## REQUIRED WORK
Which lines of the entries contain the string "labels"? Copy each of them.

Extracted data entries
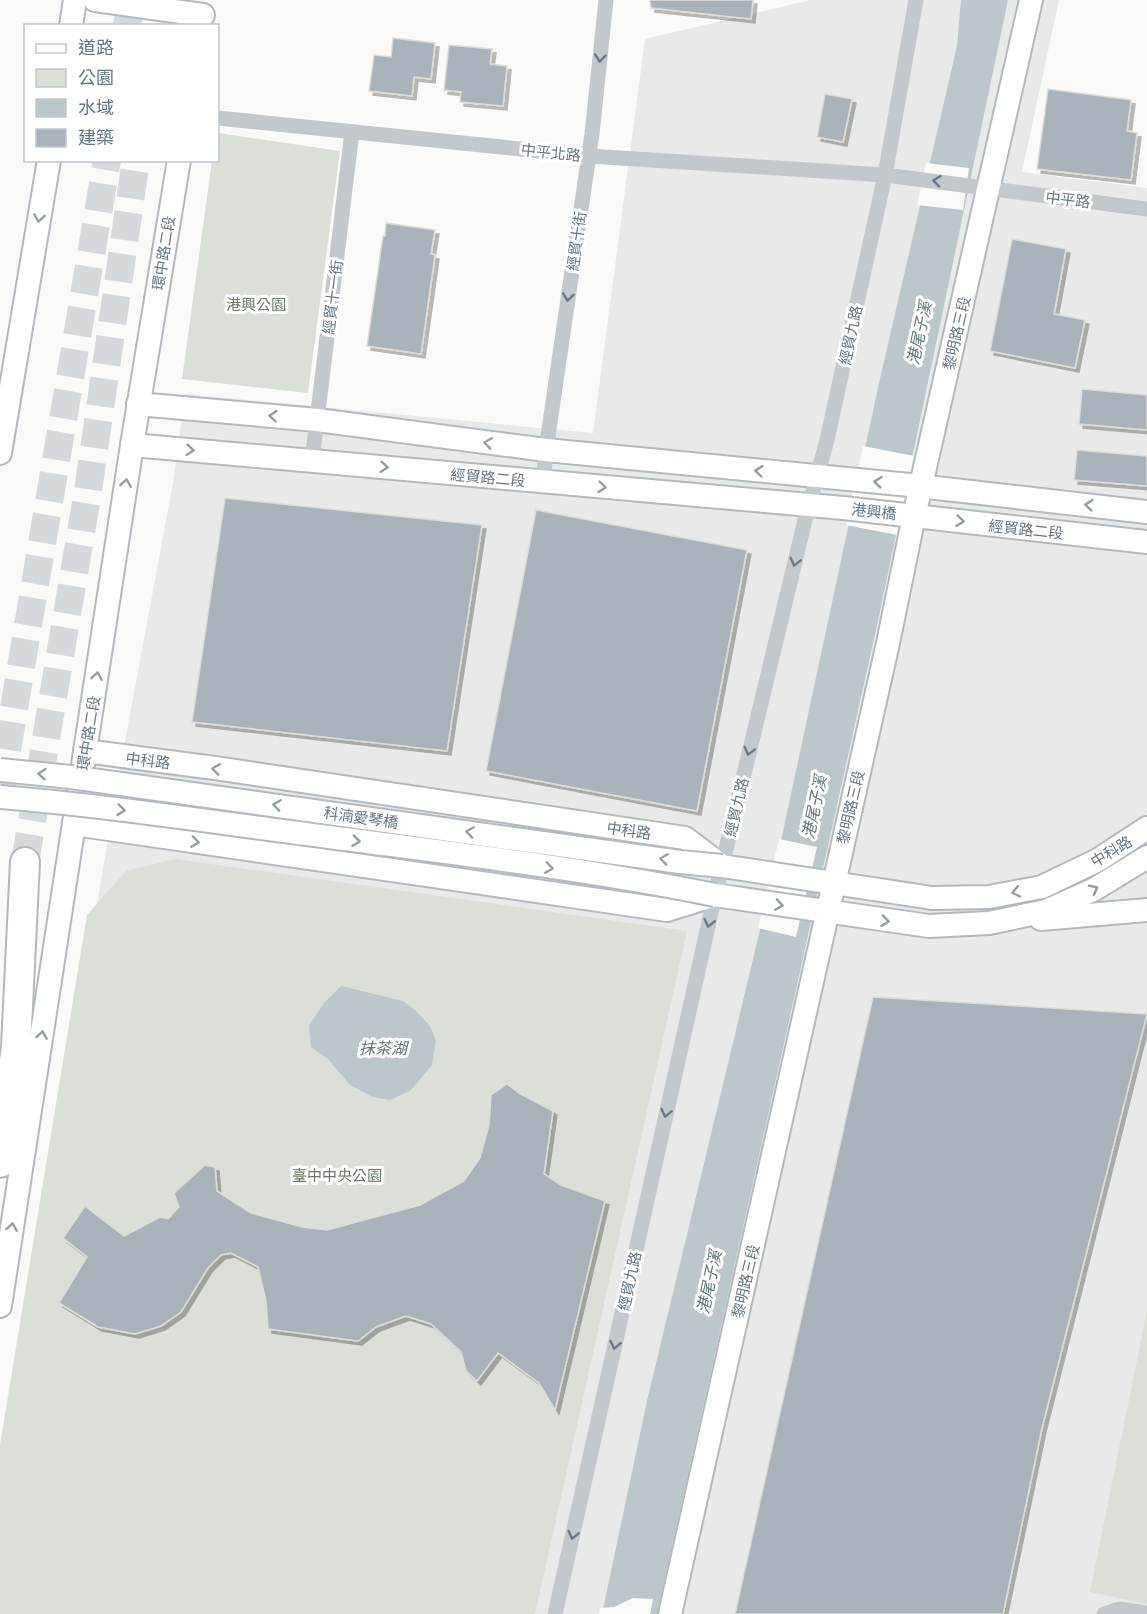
<svg xmlns="http://www.w3.org/2000/svg" width="1147" height="1614" viewBox="0 0 1147 1614" font-family="'Open Sans','Noto Sans TC',sans-serif">
	<style>
		.built { fill: #e8e9e9 }
		.green { fill: #dadfd7 }
		.water { fill: #bbc7cb }
		.pier { fill: #fafaf8 }
		.building { fill: #aab3b9; stroke: #dcdcda; stroke-width: 1.5; filter: url(#shadow) }
		.lines { fill: none; stroke-linecap: round; stroke-linejoin: round }
		.highway-tunnel { stroke: #d5d9db; stroke-width: 28; stroke-dasharray: 28 14; stroke-linecap: butt }
		.secondary-casing { stroke: #b3babf; stroke-width: 26 }
		.highway-casing { stroke: #b4b9bd; stroke-width: 32 }
		.street { stroke: #c3c8cc; stroke-width: 15 }
		.secondary { stroke: #fff; stroke-width: 22 }
		.highway { stroke: #fff; stroke-width: 28 }
		.secondary-bridge-casing { stroke: #b3babf; stroke-width: 26; stroke-linecap: butt }
		.secondary-bridge { stroke: #fff; stroke-width: 22 }
		.oneway { stroke: #6a7a87 }
		.oneway2 { stroke: #939fa8 }
		.labels { text-anchor: middle; dominant-baseline: central; stroke-width: 6; stroke-linejoin: round; paint-order: stroke }
		.street-label { font-size: 15px; fill: #657683; stroke: #fff }
		.park-label { font-size: 15px; fill: #687a64; stroke: #fff }
		.water-label { font-size: 16px; font-style: italic; fill: #60757c; stroke: #fff }
	</style>
	<defs>
		<filter id="shadow"><feDropShadow dx="4" dy="4" stdDeviation="0" flood-color="#0004"/></filter>
	</defs>
	<rect width="100%" height="100%" fill="#fafaf8"/>
	<path class="built" d="M811,0H1059L1022,172L1147,188V1614H0L69,1064L128,725L173,483L185,394L593,433L645,39Z"/>
	<g class="green">
		<path d="M218,133L340,151L308,393L182,379L212,161L218,160Z"/>
		<path d="M175,859L687,931L535,1614H0V1445L87,915L126,871Z"/>
		<path d="M1147,1311V1604L1090,1592Z"/>
	</g>
	<g class="water">
		<path d="M961,0H1008L878,621L657,1614H602L647,1401L778,855L879,383L957,46Z"/>
		<path d="M341,986L403,1001L416,1011L430,1026L436,1041L432,1065L411,1090L390,1100L373,1097L350,1085L328,1059L311,1047L309,1025L325,1002Z"/>
	</g>
	<g class="pier">
		<path d="M926,163L969,168L963,210L917,205Z"/>
		<path d="M863,446L914,456L897,535L846,525Z"/>
		<path d="M779,839L817,847L796,937L758,928Z"/>
		<path d="M633,1598L653,1599L650,1614H599L600,1608L614,1607Z"/>
	</g>
	<g class="building">
		<path d="M650,0H753L751,19L651,8Z"/>
		<path d="M393,38L435,43L431,79L414,77L412,96L369,91L374,55L391,57Z"/>
		<path d="M449,45L492,49L490,64L507,66L503,106L460,102L461,92L444,90Z"/>
		<path d="M1048,89L1131,100L1127,131L1137,133L1131,180L1037,169Z"/>
		<path d="M825,94L852,99L843,142L817,137Z"/>
		<path d="M386,223L435,230L431,254L435,255L421,354L367,346L383,236H385Z"/>
		<path d="M1012,239L1066,249L1054,314L1085,320L1075,368L990,351Z"/>
		<path d="M1082,389L1147,395V430L1079,424Z"/>
		<path d="M1077,450L1147,456V486L1074,480Z"/>
		<path d="M225,498L482,525L447,751L192,722Z"/>
		<path d="M536,510L747,550L697,811L486,771Z"/>
		<path d="M873,997L1147,1014L1042,1428L1003,1614H735Z"/>
		<path d="M507,1084L519,1093L553,1111L544,1174L561,1185L605,1201L555,1410L539,1383L498,1353L477,1381L466,1371L461,1352L431,1324L406,1316L376,1327L358,1341L268,1329L266,1301L258,1267L231,1253L221,1255L208,1268L181,1312L161,1326L135,1334L98,1327L59,1303L87,1257L63,1238L85,1206L124,1236L160,1217L168,1219L179,1207L174,1193L205,1165L215,1167L217,1191L251,1213L302,1227L327,1230L420,1205L464,1181L480,1158L489,1125L491,1095Z"/>
	</g>
	<g class="lines">
		<g class="highway-tunnel">
			<path d="M127,26L131,0"/>
			<path d="M0,791L107,160"/>
			<path d="M25,862L88,491L136,160"/>
		</g>
		<g class="secondary-casing">
			<g id="secondary">
				<path d="M95,0L203,15"/>
				<path d="M71,26L75,0"/>
				<path d="M138,404L317,420L546,450L910,485L1147,512"/>
				<path d="M132,445L843,508L1147,542"/>
				<path d="M0,453L49,160"/>
				<path d="M85,751L222,769L685,838L722,866L932,898L989,897L1042,887L1098,860L1147,828"/>
				<path d="M74,824L667,910L715,895L929,926L989,923L1046,911L1095,889L1147,857"/>
				<path d="M1041,919L1147,910"/>
				<path d="M0,1306L132,445L179,160"/>
				<path d="M670,1614L888,643L914,516L1031,0"/>
			</g>
		</g>
		<g class="highway-casing">
			<path id="highway" d="M0,1163L16,1047L25,862"/>
		</g>
		<g class="street">
			<path d="M218,118L589,156L885,175L1147,209"/>
			<path d="M312,461L352,132"/>
			<path d="M543,482L546,450L592,134L606,0"/>
			<path d="M555,1614L715,895L805,520L827,440L885,175L916,0"/>
			<path d="M1104,1614L1119,1609L1147,1613"/>
		</g>
		<use href="#secondary" class="secondary"/>
		<use href="#highway" class="highway"/>
		<g class="secondary-bridge-casing">
			<g id="secondary-bridge">
				<path d="M0,770L71,777L680,862L722,866"/>
				<path d="M0,797C110,806 219,823 329,837C458,854 588,869 715,895"/>
			</g>
		</g>
		<use href="#secondary-bridge" class="secondary-bridge"/>
	</g>
	<defs><path id="oneway-chevron" d="M-2-3.5L2.5 0L-2 3.5" fill="none" stroke-width="1.6" stroke-linecap="round" stroke-linejoin="round" transform="scale(1.5)"/></defs>
	<g class="oneway">
		<use href="#oneway-chevron" transform="translate(600 58) rotate(96)"/>
		<use href="#oneway-chevron" transform="translate(937 181) rotate(-174)"/>
		<use href="#oneway-chevron" transform="translate(568 297) rotate(98)"/>
		<use href="#oneway-chevron" transform="translate(795 562) rotate(104)"/>
		<use href="#oneway-chevron" transform="translate(749 751) rotate(104)"/>
		<use href="#oneway-chevron" transform="translate(709 923) rotate(103)"/>
		<use href="#oneway-chevron" transform="translate(666 1113) rotate(102)"/>
		<use href="#oneway-chevron" transform="translate(615 1345) rotate(102)"/>
		<use href="#oneway-chevron" transform="translate(573 1535) rotate(103)"/>
	</g>
	<g class="oneway2">
		<use href="#oneway-chevron" transform="translate(39 218) rotate(99)"/>
		<use href="#oneway-chevron" transform="translate(273 416) rotate(-175)"/>
		<use href="#oneway-chevron" transform="translate(488 443) rotate(-172)"/>
		<use href="#oneway-chevron" transform="translate(190 450) rotate(5)"/>
		<use href="#oneway-chevron" transform="translate(384 467) rotate(5)"/>
		<use href="#oneway-chevron" transform="translate(759 471) rotate(-174)"/>
		<use href="#oneway-chevron" transform="translate(878 482) rotate(-174)"/>
		<use href="#oneway-chevron" transform="translate(126 483) rotate(-81)"/>
		<use href="#oneway-chevron" transform="translate(602 487) rotate(5)"/>
		<use href="#oneway-chevron" transform="translate(1089 505) rotate(-174)"/>
		<use href="#oneway-chevron" transform="translate(960 521) rotate(7)"/>
		<use href="#oneway-chevron" transform="translate(97 676) rotate(-81)"/>
		<use href="#oneway-chevron" transform="translate(216 769) rotate(-172)"/>
		<use href="#oneway-chevron" transform="translate(42 774) rotate(-175)"/>
		<use href="#oneway-chevron" transform="translate(277 805) rotate(-172)"/>
		<use href="#oneway-chevron" transform="translate(121 810) rotate(7)"/>
		<use href="#oneway-chevron" transform="translate(470 832) rotate(-172)"/>
		<use href="#oneway-chevron" transform="translate(356 841) rotate(7)"/>
		<use href="#oneway-chevron" transform="translate(195 842) rotate(8)"/>
		<use href="#oneway-chevron" transform="translate(664 859) rotate(-172)"/>
		<use href="#oneway-chevron" transform="translate(549 868) rotate(8)"/>
		<use href="#oneway-chevron" transform="translate(1094 889) rotate(-28)"/>
		<use href="#oneway-chevron" transform="translate(1016 892) rotate(168)"/>
		<use href="#oneway-chevron" transform="translate(779 905) rotate(9)"/>
		<use href="#oneway-chevron" transform="translate(885 921) rotate(7)"/>
		<use href="#oneway-chevron" transform="translate(42 1035) rotate(-81)"/>
		<use href="#oneway-chevron" transform="translate(12 1227) rotate(-81)"/>
	</g>
	<g class="labels">
		<g class="street-label">
			<text transform="translate(551 152) rotate(6)">中平北路</text>
			<text transform="translate(1068 199) rotate(7)">中平路</text>
			<text transform="translate(576 241) rotate(-82)">經貿十街</text>
			<text transform="translate(163 253) rotate(-81)">環中路二段</text>
			<text transform="translate(332 297) rotate(-83)">經貿十一街</text>
			<text transform="translate(956 333) rotate(-77)">黎明路三段</text>
			<text transform="translate(850 335) rotate(-78)">經貿九路</text>
			<text transform="translate(488 477) rotate(5)">經貿路二段</text>
			<text transform="translate(874 511) rotate(6)">港興橋</text>
			<text transform="translate(1026 529) rotate(6)">經貿路二段</text>
			<text transform="translate(88 733) rotate(-81)">環中路二段</text>
			<text transform="translate(148 760) rotate(7)">中科路</text>
			<text transform="translate(736 807) rotate(-77)">經貿九路</text>
			<text transform="translate(850 807) rotate(-77)">黎明路三段</text>
			<text transform="translate(361 817) rotate(8)">科湳愛琴橋</text>
			<text transform="translate(629 830) rotate(8)">中科路</text>
			<text transform="translate(1111 851) rotate(-31)">中科路</text>
			<text transform="translate(629 1281) rotate(-78)">經貿九路</text>
			<text transform="translate(745 1281) rotate(-77)">黎明路三段</text>
		</g>
		<g class="park-label">
			<text x="256" y="304">港興公園</text>
			<text x="337" y="1175">臺中中央公園</text>
		</g>
		<g class="water-label">
			<text transform="translate(919 333) rotate(-78)">港尾子溪</text>
			<text transform="translate(814 807) rotate(-78)">港尾子溪</text>
			<text x="383" y="1048">抹茶湖</text>
			<text transform="translate(709 1282) rotate(-78)">港尾子溪</text>
		</g>
	</g>
	<rect x="24" y="24" width="195" height="138" fill="#ffffff" stroke="#c1c8cd" stroke-width="1.5"/>
	<rect x="36" y="44" width="30" height="9" fill="#ffffff" stroke="#c1c8cd" stroke-width="1.5"/>
	<text x="78" y="54" font-size="18" fill="#657683">道路</text>
	<rect x="36" y="69" width="30" height="18" fill="#dadfd7" stroke="#c1c8cd" stroke-width="1.5"/>
	<text x="78" y="84" font-size="18" fill="#657683">公園</text>
	<rect x="36" y="99" width="30" height="18" fill="#bbc7cb" stroke="#c1c8cd" stroke-width="1.5"/>
	<text x="78" y="114" font-size="18" fill="#657683">水域</text>
	<rect x="36" y="129" width="30" height="18" fill="#aab3b9" stroke="#c1c8cd" stroke-width="1.5"/>
	<text x="78" y="144" font-size="18" fill="#657683">建築</text>
</svg>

## OUTPUT FOR THIS EXERCISE
		.labels { text-anchor: middle; dominant-baseline: central; stroke-width: 6; stroke-linejoin: round; paint-order: stroke }
	<g class="labels">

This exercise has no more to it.